Nestlé réfléchit à monter dans le capital de L’Oréal
Le 30 août 2010 par Adrien Cahuzac
Pour la première fois depuis le début de l’affaire Bettencourt, le géant suisse de l’agroalimentaire reconnaît, aujourd’hui, étudier un possible rachat des actions de Liliane Bettencourt dans le géant français des cosmétiques…
Nouvel épisode dans la saga L’Oréal-Bettencourt. Le groupe Nestlé se montrerait intéressé par un rachat des parts détenues par Liliane Bettencourt dans le numéro un mondial des cosmétiques. "Si la famille décide de vendre, ce serait une décision de Liliane Bettencourt. Nous devrions alors étudier cette opportunité", a lancé le 26 août Peter Brabeck, le président du géant suisse de l’agroalimentaire. Son groupe est actuellement le second actionnaire de L’Oréal avec 29,8 % du capital tout juste derrière la famille Bettencourt avec 31 %. Cette déclaration fait suite à une décision récente du conseil d’administration de Nestlé confiant un mandat à Peter Brabeck pour "réfléchir aux formes que pourrait prendre le développement à long terme de la participation de son groupe dans L'Oréal".
Ces prises de position de Nestlé relancent les spéculations sur l'avenir de la participation du groupe dans le fleuron industriel français, affaibli par l'affaire Liliane Bettencourt et les interrogations sur son état de santé.
Sauf si l’héritière de L’Oréal décidait de vendre ses actions, ce qu’elle a pour l’instant toujours refusé, Nestlé, ou un autre intéressé, aurait peu de chance aujourd’hui de racheter des parts du groupe de cosmétiques.
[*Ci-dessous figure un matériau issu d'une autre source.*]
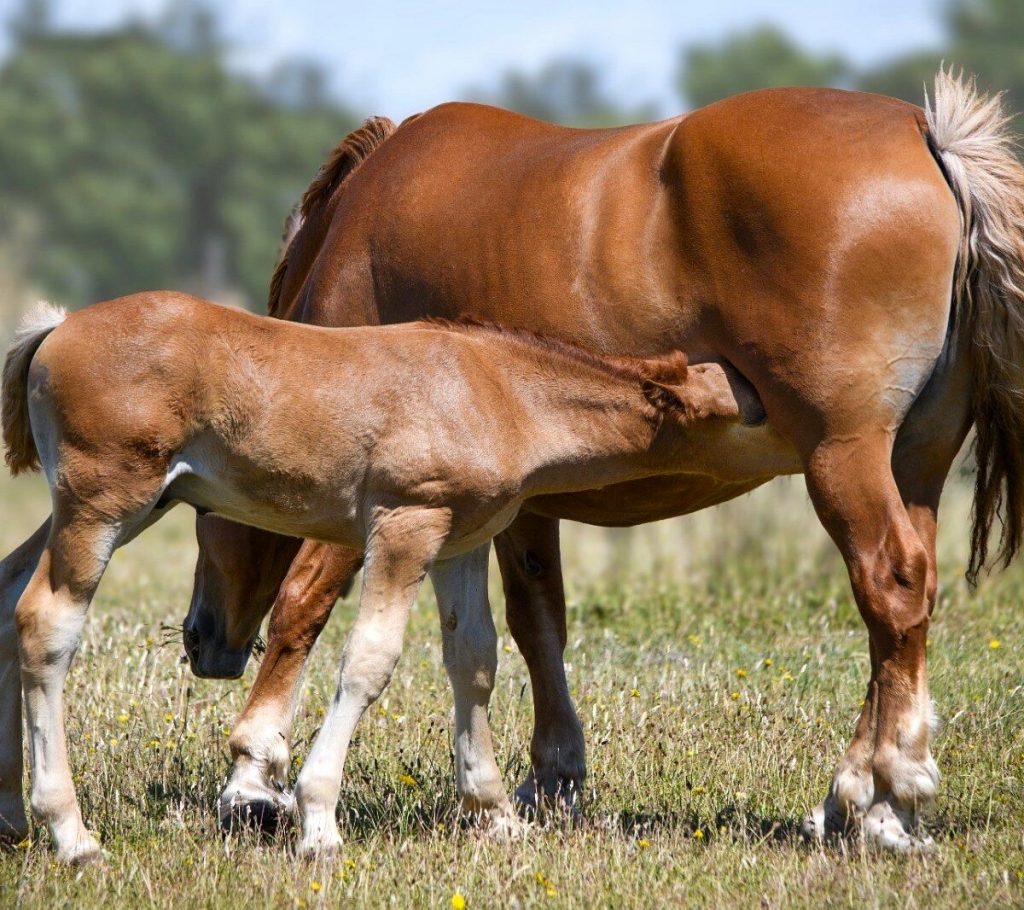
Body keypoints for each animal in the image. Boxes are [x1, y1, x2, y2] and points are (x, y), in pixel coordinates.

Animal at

Le géant suisse et la famille Bettencourt sont liés par un pacte d’actionnaires jusqu’en 2014, qui stipule que Nestlé ne peut monter au capital du vivant de Liliane Bettencourt et ce, jusqu’à six mois après son décès. Par ailleurs, en cas de vente des actions de l’une des deux parties, chacun a l’obligation de proposer d’abord ses parts à l’autre.
Réagissant aux déclarations de Peter Brabeck, le directeur général de L’Oréal, Jean-Paul Agon, a qualifié de "non-événement" les propos relayés dans la presse. "Il me paraît normal que le président d’une société qui détient 29,8 % du capital de L’Oréal réfléchisse à l’avenir de sa participation. Je n’y vois rien de spectaculaire, ni d’intriguant", a-t-il martelé lors de la présentation des résultats semestriels de son groupe le 26 août.